Charles Dickens References
There are many Dickens riffs in the Lazarus Gate, because more than one character has a passion for his work – notably Rosanna. Ever the one for an oblique reference, for example, I adapted two lines from the short story ‘The Queer Chair’ as simple descriptors in the text. The originals are: ‘If any Bagman of that day could have caught sight of the little neck-or-nothing sort of gig…’ and ‘The wind blew… sending the rain slanting down like the lines they used to rule in the copy-books at school, to make the boys slope well.’


 John’s Boarding House
It won’t come as much of a shock to learn that Hardwick is inspired by several Victorian characters, notably Sherlock Holmes and Dr Watson (he has a little of both in him). I wanted a Sherlockian nod in the book, and decided to have him staying at a boarding house, run by a Mrs Hudson-esque housekeeper. The address, however, is the fun bit. Because the real-world 11 George Street is situated next door to the building used as 221B Baker Street in the BBC Sherlock TV series, better known today as ‘Speedy’s’ sandwich shop.

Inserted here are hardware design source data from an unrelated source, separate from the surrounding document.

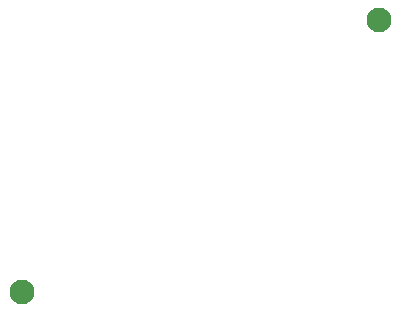
<source format=gbr>
%TF.GenerationSoftware,KiCad,Pcbnew,9.0.2*%
%TF.CreationDate,2025-07-25T22:05:17+05:30*%
%TF.ProjectId,mcu,6d63752e-6b69-4636-9164-5f7063625858,rev?*%
%TF.SameCoordinates,Original*%
%TF.FileFunction,NonPlated,1,2,NPTH,Drill*%
%TF.FilePolarity,Positive*%
%FSLAX46Y46*%
G04 Gerber Fmt 4.6, Leading zero omitted, Abs format (unit mm)*
G04 Created by KiCad (PCBNEW 9.0.2) date 2025-07-25 22:05:17*
%MOMM*%
%LPD*%
G01*
G04 APERTURE LIST*
%TA.AperFunction,ComponentDrill*%
%ADD10C,2.100000*%
%TD*%
G04 APERTURE END LIST*
D10*
%TO.C,H2*%
X96830000Y-124470000D03*
%TO.C,H1*%
X127090000Y-101410000D03*
M02*

</source>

You Can Take the Boy out of Stoke…
When I was a youngster growing up in Stoke-on-Trent, I was a big fan of Stoke City Football Club, and even though I live in a different city now, I still follow their fortunes (and, mostly, misfortunes). But I’ll never forget my first match, which was at the old Victoria ground in Stoke during the 92/93 championship-winning season, which saw us promoted to the first division (later ‘the Championship’, for reasons). The point of this story? Well, the winning team comprised players such as Regis, Gleghorn, and Cranson – and a whole bunch of other names that have cropped up throughout the Apollonian Casefiles trilogy as hard-pressed policemen.

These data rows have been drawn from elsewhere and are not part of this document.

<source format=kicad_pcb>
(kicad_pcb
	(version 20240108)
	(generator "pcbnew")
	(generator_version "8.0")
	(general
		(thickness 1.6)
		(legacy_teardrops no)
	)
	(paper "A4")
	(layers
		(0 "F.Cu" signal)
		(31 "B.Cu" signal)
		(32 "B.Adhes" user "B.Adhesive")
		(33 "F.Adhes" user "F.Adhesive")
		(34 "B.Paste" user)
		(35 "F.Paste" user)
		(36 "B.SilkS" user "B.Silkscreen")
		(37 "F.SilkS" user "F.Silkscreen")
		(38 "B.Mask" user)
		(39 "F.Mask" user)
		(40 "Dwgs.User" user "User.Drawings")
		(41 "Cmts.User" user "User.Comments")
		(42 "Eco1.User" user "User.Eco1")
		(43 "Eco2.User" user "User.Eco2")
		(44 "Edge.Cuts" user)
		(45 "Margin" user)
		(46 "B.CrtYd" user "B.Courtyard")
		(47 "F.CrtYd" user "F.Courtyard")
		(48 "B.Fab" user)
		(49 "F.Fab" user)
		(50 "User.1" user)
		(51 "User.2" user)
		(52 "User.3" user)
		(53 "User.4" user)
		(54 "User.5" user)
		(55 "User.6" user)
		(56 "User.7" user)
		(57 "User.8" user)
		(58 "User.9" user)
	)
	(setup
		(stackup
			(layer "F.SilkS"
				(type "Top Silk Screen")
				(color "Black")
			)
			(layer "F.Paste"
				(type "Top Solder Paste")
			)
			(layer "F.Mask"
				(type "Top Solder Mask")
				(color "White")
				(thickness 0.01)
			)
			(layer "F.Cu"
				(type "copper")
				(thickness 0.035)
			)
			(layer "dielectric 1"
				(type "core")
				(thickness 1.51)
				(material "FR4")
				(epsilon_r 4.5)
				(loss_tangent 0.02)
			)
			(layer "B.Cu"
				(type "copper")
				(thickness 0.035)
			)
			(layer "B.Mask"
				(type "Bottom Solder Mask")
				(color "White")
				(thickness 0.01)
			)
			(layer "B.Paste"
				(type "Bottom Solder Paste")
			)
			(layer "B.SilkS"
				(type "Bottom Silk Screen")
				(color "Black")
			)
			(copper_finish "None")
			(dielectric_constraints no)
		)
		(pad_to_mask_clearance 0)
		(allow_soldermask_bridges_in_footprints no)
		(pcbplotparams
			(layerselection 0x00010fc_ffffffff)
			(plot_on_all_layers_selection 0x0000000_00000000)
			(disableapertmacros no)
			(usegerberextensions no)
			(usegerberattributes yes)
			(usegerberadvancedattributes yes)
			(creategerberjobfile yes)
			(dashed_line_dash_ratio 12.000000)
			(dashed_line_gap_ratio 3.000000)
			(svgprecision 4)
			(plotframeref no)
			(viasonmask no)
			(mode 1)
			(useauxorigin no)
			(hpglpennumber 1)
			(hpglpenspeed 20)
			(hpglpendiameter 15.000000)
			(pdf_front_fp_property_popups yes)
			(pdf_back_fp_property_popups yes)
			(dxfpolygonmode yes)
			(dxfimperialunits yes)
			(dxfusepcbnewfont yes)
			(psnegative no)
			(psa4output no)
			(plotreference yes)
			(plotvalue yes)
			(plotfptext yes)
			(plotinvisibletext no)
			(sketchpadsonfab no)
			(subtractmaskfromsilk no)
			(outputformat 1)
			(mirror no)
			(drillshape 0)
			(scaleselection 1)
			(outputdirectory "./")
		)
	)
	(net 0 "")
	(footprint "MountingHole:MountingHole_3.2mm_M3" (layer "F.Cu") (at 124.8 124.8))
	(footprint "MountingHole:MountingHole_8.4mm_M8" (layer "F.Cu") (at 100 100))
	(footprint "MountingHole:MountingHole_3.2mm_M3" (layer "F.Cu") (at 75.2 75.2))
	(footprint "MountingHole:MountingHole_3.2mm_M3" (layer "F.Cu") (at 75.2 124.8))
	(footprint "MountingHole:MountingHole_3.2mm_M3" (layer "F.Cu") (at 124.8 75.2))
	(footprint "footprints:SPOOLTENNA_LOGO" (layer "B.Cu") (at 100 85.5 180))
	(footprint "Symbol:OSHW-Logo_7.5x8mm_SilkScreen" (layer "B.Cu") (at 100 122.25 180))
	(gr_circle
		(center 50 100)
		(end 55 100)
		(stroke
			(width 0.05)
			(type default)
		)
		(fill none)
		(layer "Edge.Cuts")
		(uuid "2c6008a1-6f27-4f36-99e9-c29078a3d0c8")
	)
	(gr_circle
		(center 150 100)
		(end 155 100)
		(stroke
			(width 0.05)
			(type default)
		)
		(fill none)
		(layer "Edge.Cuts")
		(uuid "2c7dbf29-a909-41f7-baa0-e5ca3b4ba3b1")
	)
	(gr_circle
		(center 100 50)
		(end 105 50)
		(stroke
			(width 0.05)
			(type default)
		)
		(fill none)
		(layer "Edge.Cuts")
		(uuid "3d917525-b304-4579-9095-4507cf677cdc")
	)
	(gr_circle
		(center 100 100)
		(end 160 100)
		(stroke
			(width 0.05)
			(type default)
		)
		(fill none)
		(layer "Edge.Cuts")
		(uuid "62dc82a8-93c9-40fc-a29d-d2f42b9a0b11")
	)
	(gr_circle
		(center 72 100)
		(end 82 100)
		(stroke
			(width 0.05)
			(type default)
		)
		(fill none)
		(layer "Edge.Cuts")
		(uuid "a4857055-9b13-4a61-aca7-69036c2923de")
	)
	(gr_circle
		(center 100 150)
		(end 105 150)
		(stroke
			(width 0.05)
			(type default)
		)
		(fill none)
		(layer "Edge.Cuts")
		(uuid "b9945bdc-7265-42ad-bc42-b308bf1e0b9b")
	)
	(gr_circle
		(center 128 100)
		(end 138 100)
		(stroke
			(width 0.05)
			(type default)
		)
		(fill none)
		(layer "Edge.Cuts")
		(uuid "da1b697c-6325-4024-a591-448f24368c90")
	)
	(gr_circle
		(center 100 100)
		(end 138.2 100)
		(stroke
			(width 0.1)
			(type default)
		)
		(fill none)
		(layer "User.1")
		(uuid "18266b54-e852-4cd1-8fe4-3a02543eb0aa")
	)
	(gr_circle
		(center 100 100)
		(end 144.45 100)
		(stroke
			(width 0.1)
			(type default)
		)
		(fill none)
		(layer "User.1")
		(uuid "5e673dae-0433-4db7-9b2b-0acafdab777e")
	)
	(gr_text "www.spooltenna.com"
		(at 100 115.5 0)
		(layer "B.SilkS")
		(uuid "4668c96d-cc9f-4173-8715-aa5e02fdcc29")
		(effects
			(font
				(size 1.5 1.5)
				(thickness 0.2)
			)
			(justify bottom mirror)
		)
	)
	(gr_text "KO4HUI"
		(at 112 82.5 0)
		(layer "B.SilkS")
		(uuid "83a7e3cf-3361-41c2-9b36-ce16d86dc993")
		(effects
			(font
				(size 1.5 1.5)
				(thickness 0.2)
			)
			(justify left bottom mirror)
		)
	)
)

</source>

Big Dave Regis, right; one of my boyhood heroes.

Tsun Pen
The Artist’s true name is Tsun Pen, and his namesake is Ts’ui Pên, the ancestor of Doctor Yu Tsun from The Garden of Forking Paths. This story had a profound influence on The Lazarus Gate far beyond the character of the Artist; the uncanny string of coincidences that leads John to the Artist, the circle of circumstance that makes the Artist able to interpret all fates but for his own, and the strange environs of the House of Zhengming, are all inspired by Ts’ui Pên’s great work—a hypertextual novel that represents his unnavigable, infinite labyrinth. It’s a strange and wondrous short story, as trippy as a trip to Tsun Pen’s opium den…

The USS Helen B. Jackson
The ship name comes from the four-masted schooner in the F. Marion Crawford novella, ‘Man Overboard!’, a supernatural tale that centres on the story of identical twins putting out to sea. This is a really great story, and some of the themes were just too perfect, so I knew I had to give a wink to it in the Apollonian Casefiles.